Records for this exercise:
============

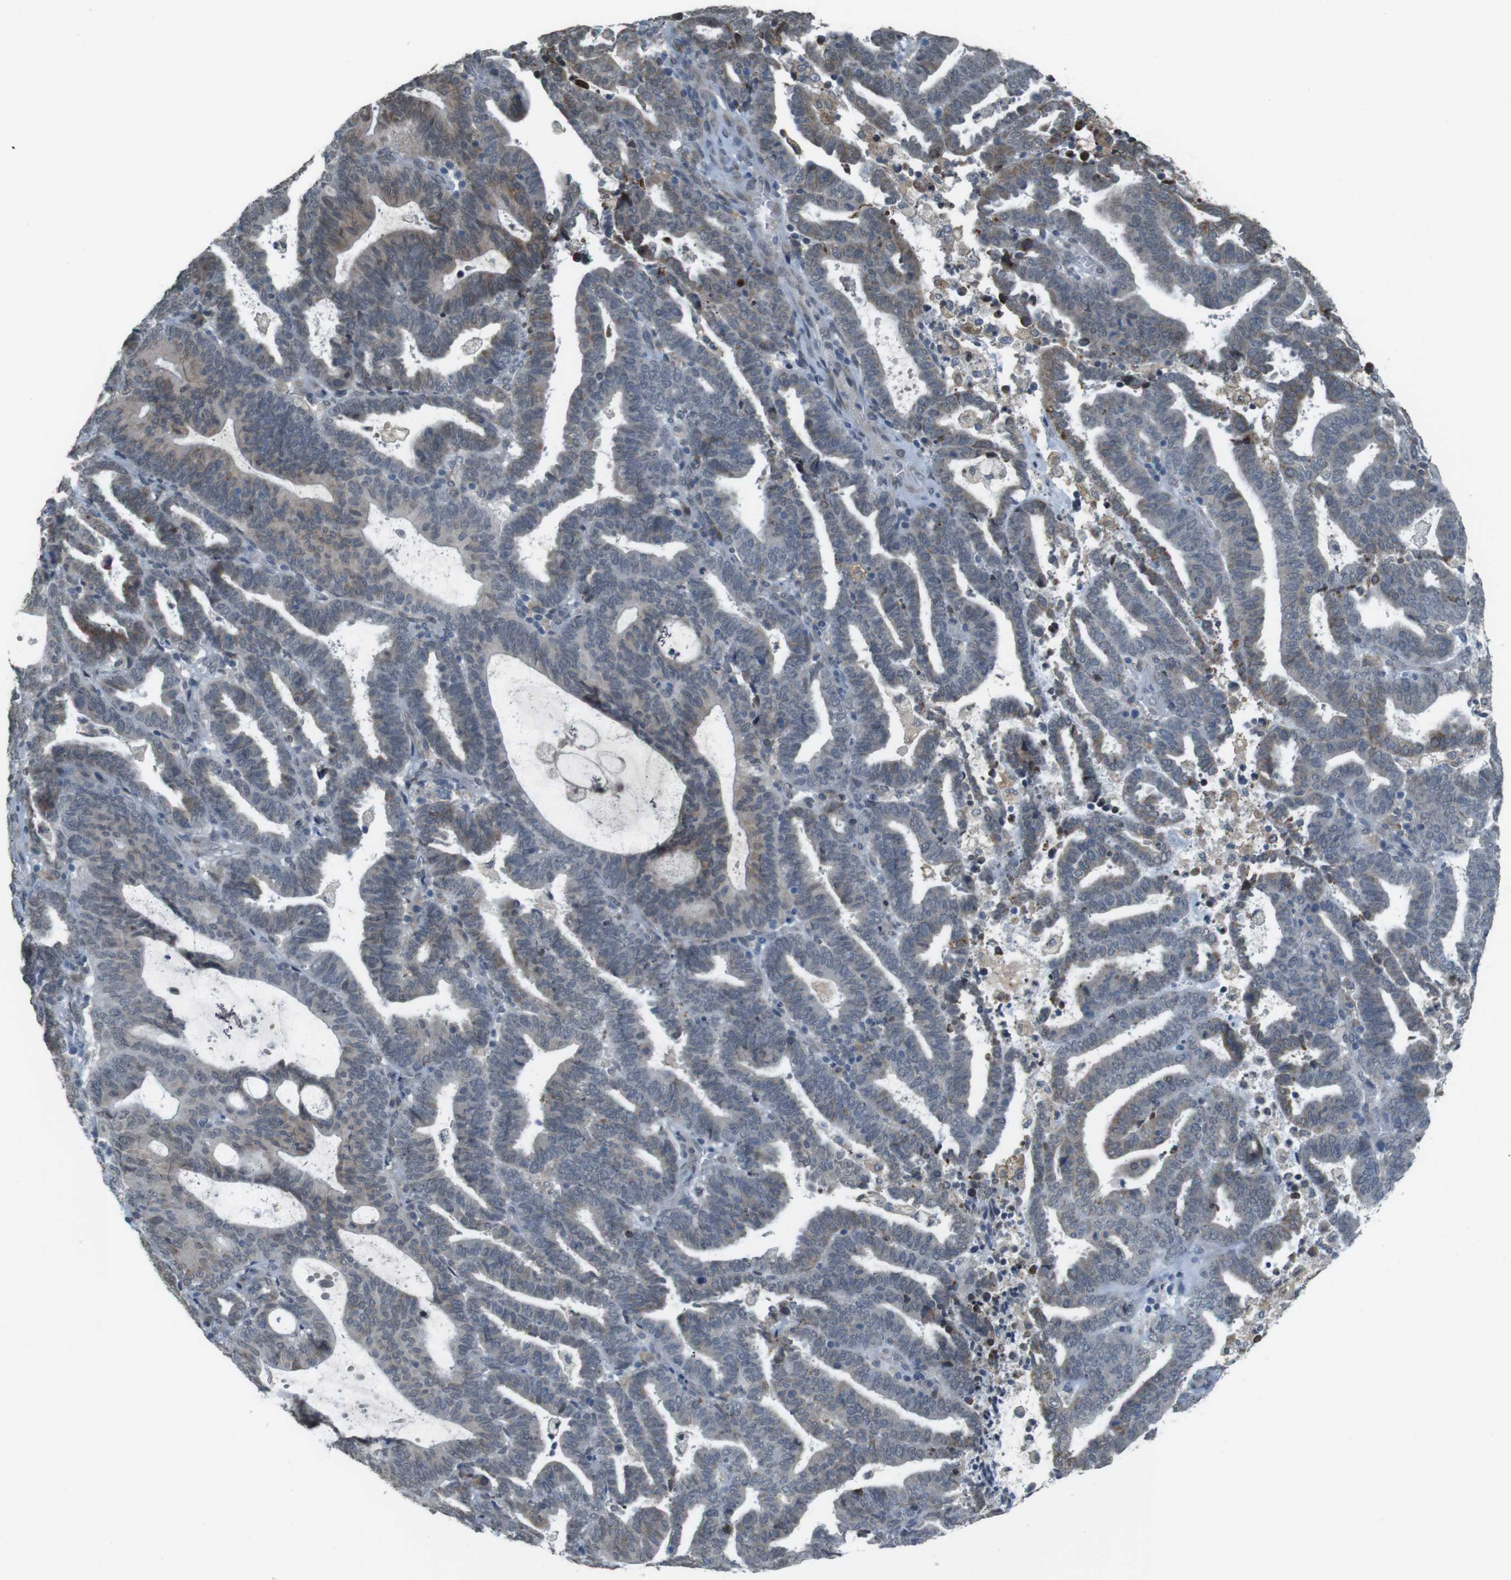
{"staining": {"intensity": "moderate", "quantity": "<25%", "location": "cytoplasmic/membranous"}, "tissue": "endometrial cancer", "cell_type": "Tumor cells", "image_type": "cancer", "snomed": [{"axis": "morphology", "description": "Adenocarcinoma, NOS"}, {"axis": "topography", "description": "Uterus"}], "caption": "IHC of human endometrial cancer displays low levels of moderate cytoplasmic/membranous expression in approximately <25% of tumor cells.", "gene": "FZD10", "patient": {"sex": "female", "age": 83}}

============

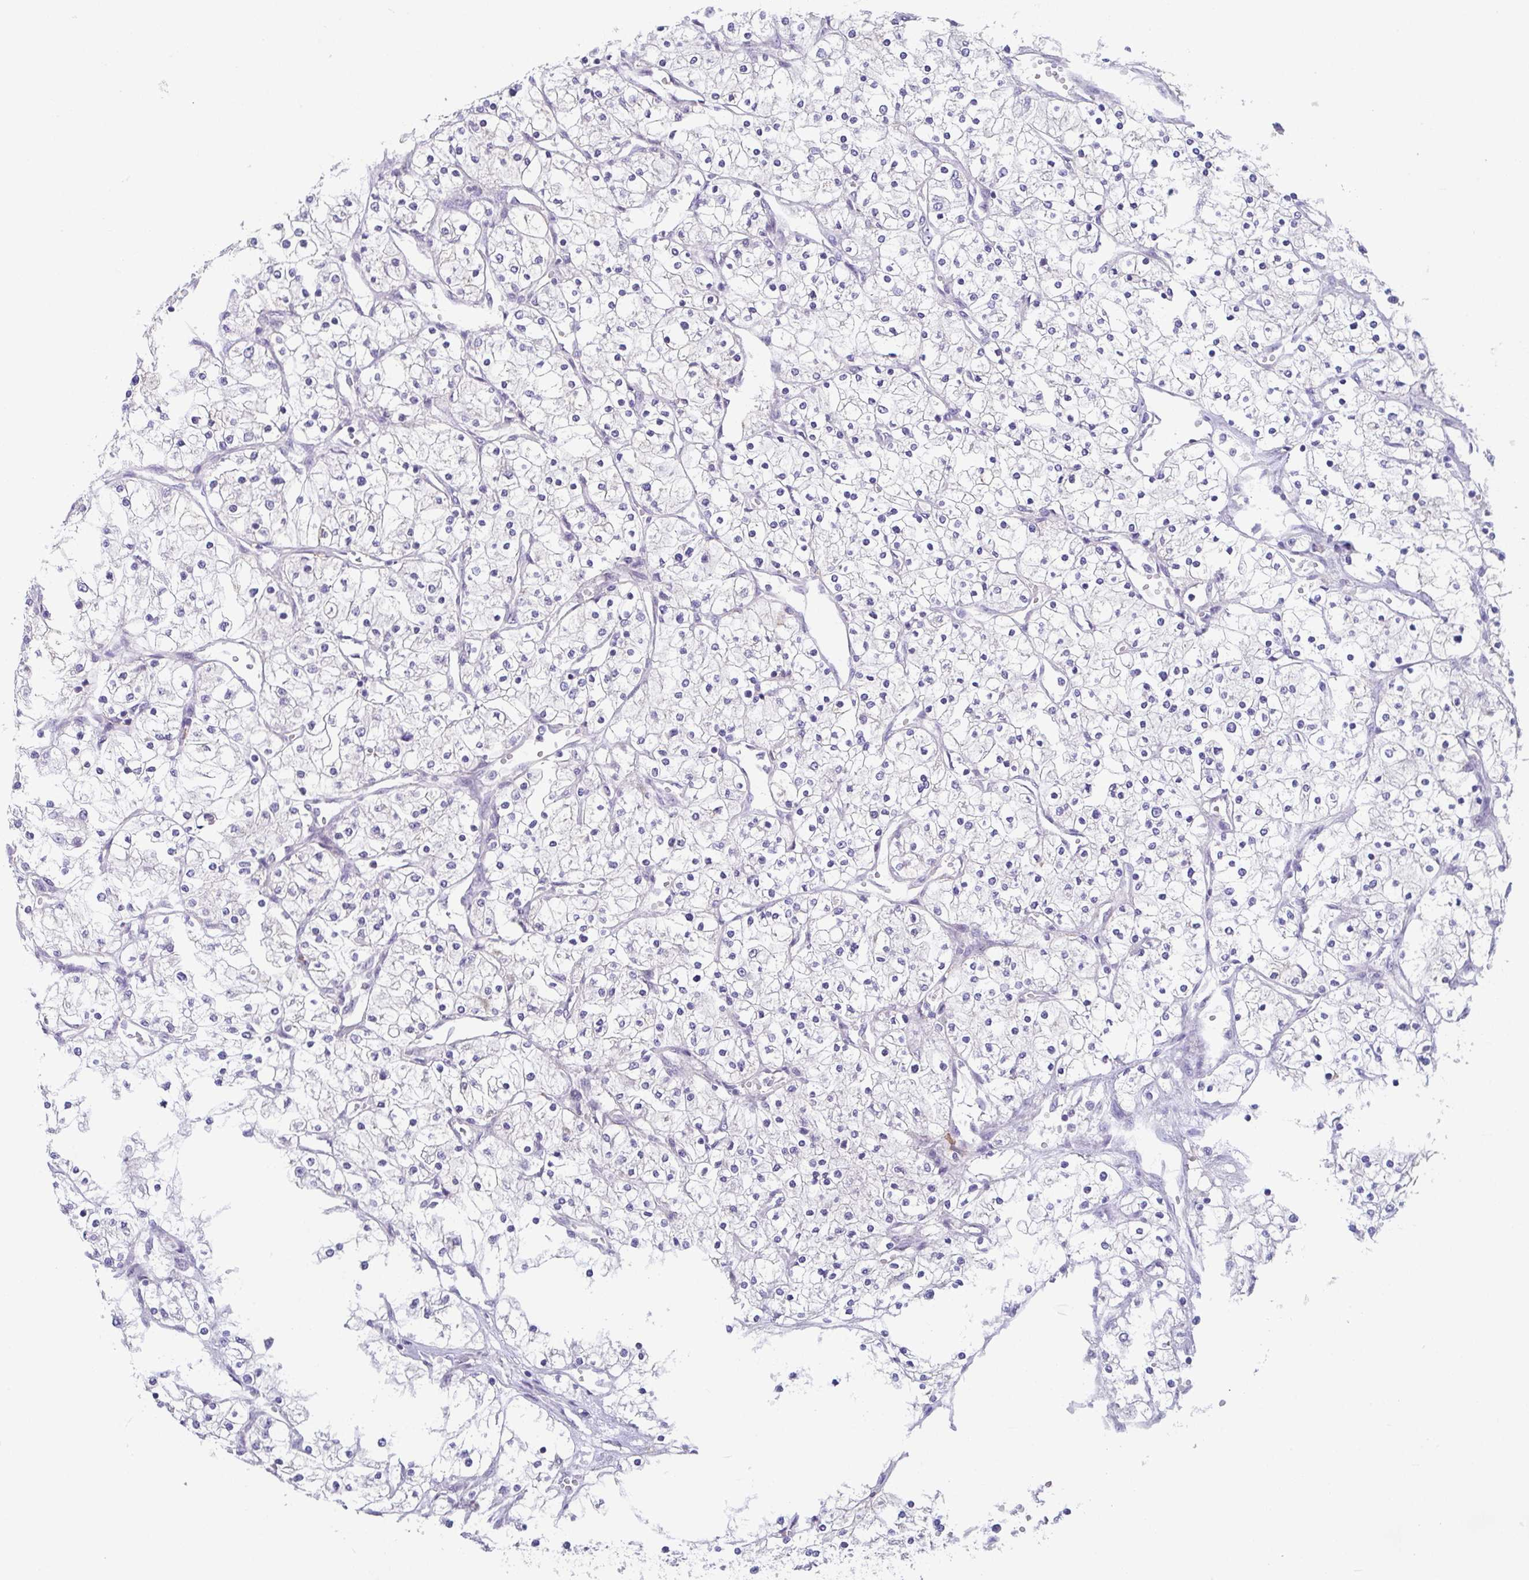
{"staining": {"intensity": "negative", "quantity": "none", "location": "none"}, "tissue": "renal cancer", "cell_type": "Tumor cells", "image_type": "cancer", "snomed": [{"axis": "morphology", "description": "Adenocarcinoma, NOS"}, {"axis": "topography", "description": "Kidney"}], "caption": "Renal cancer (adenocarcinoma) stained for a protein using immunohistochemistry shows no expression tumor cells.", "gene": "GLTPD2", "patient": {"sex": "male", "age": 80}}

============

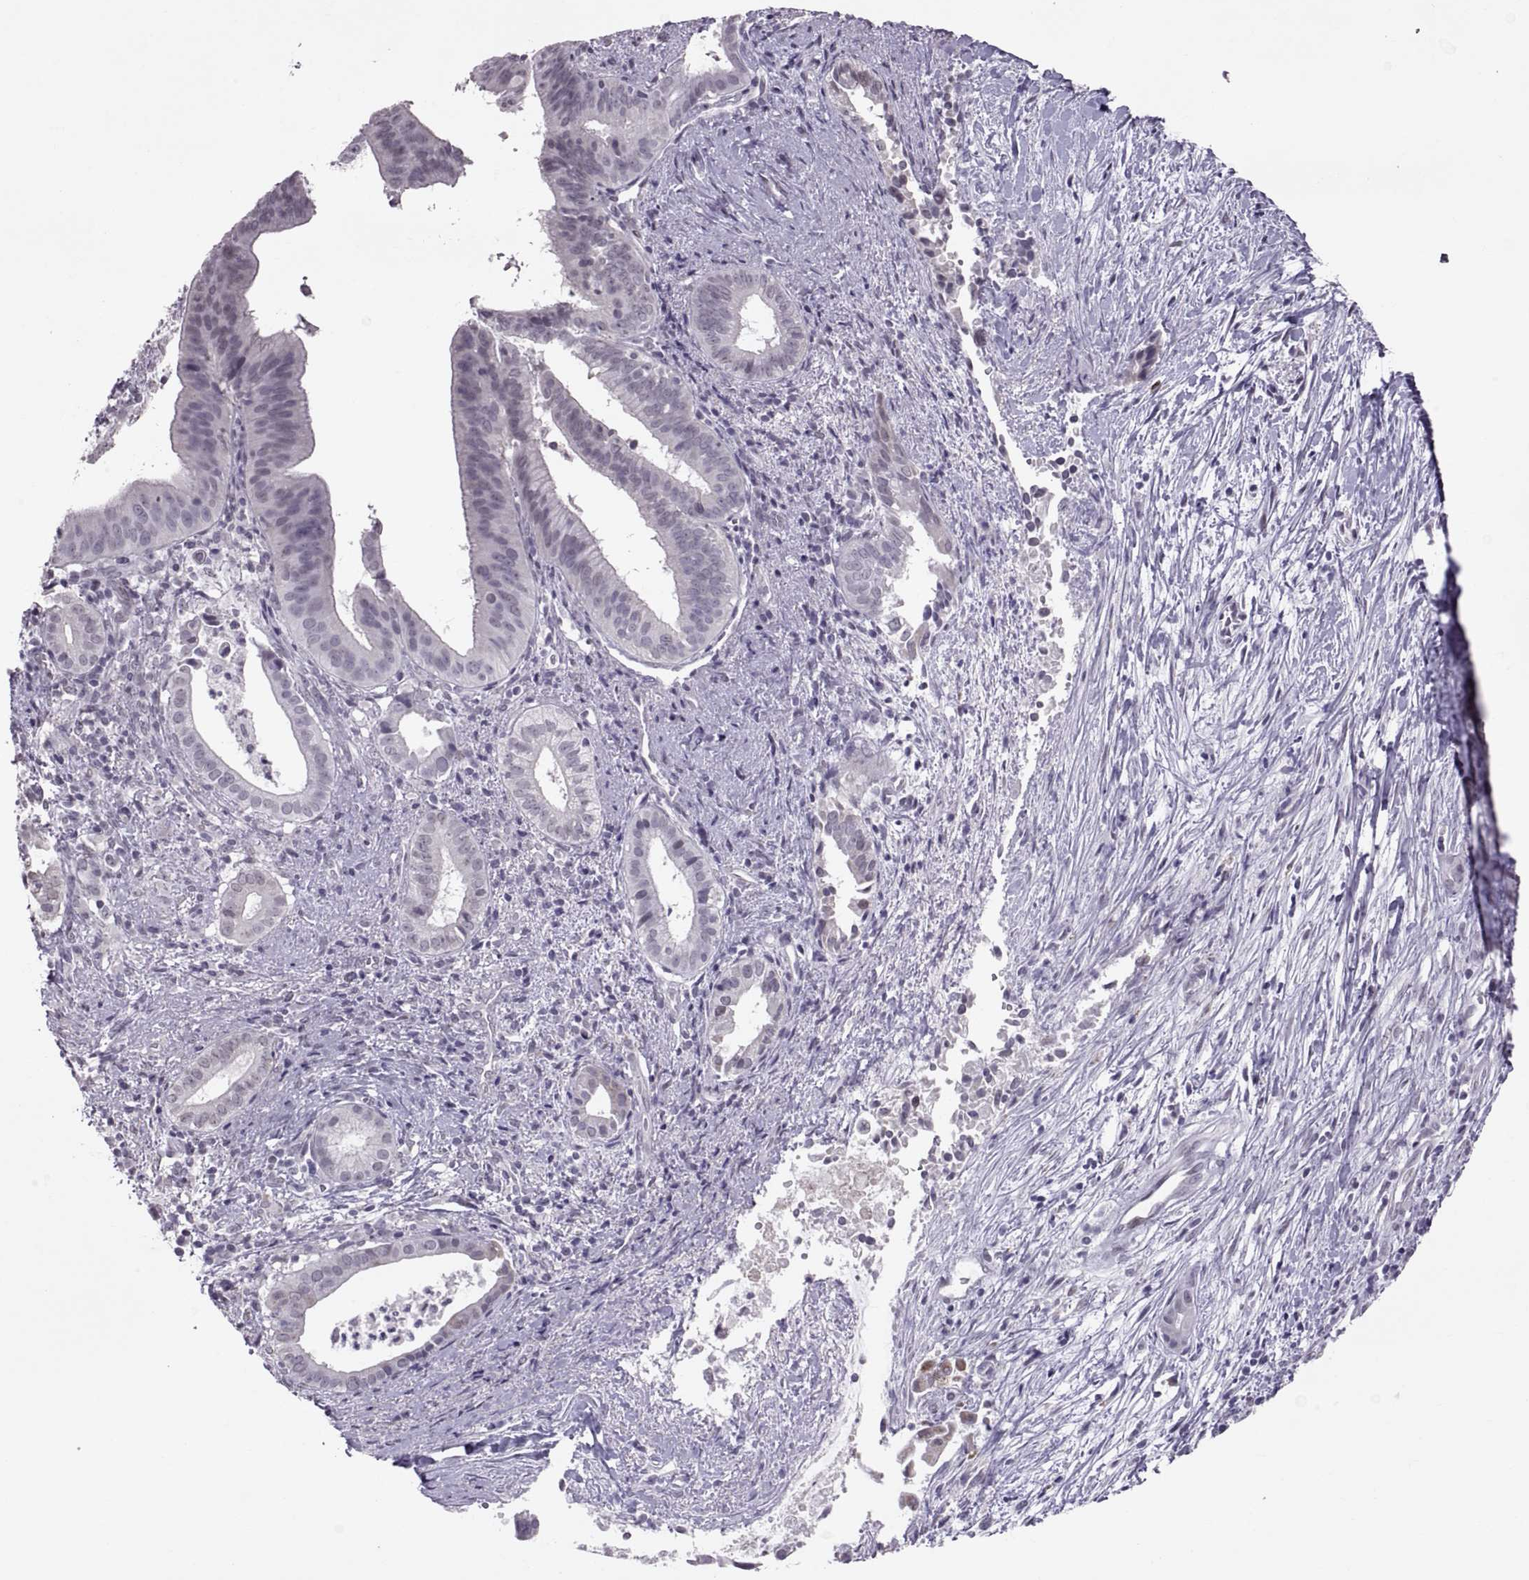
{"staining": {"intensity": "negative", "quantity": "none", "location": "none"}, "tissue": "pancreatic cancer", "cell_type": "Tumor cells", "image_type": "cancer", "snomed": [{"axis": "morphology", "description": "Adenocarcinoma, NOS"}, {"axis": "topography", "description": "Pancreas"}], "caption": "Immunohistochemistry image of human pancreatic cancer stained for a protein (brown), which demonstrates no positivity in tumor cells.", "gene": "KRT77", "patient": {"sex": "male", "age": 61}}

============

Out of the records above, pick each line that contains the string "protein".

Task solution:
{"staining": {"intensity": "negative", "quantity": "none", "location": "none"}, "tissue": "renal cancer", "cell_type": "Tumor cells", "image_type": "cancer", "snomed": [{"axis": "morphology", "description": "Adenocarcinoma, NOS"}, {"axis": "topography", "description": "Kidney"}], "caption": "Renal cancer (adenocarcinoma) stained for a protein using immunohistochemistry shows no expression tumor cells.", "gene": "GLTPD2", "patient": {"sex": "male", "age": 80}}
{"staining": {"intensity": "negative", "quantity": "none", "location": "none"}, "tissue": "pancreatic cancer", "cell_type": "Tumor cells", "image_type": "cancer", "snomed": [{"axis": "morphology", "description": "Adenocarcinoma, NOS"}, {"axis": "topography", "description": "Pancreas"}], "caption": "Immunohistochemistry image of human pancreatic cancer stained for a protein (brown), which demonstrates no positivity in tumor cells.", "gene": "KRT77", "patient": {"sex": "male", "age": 61}}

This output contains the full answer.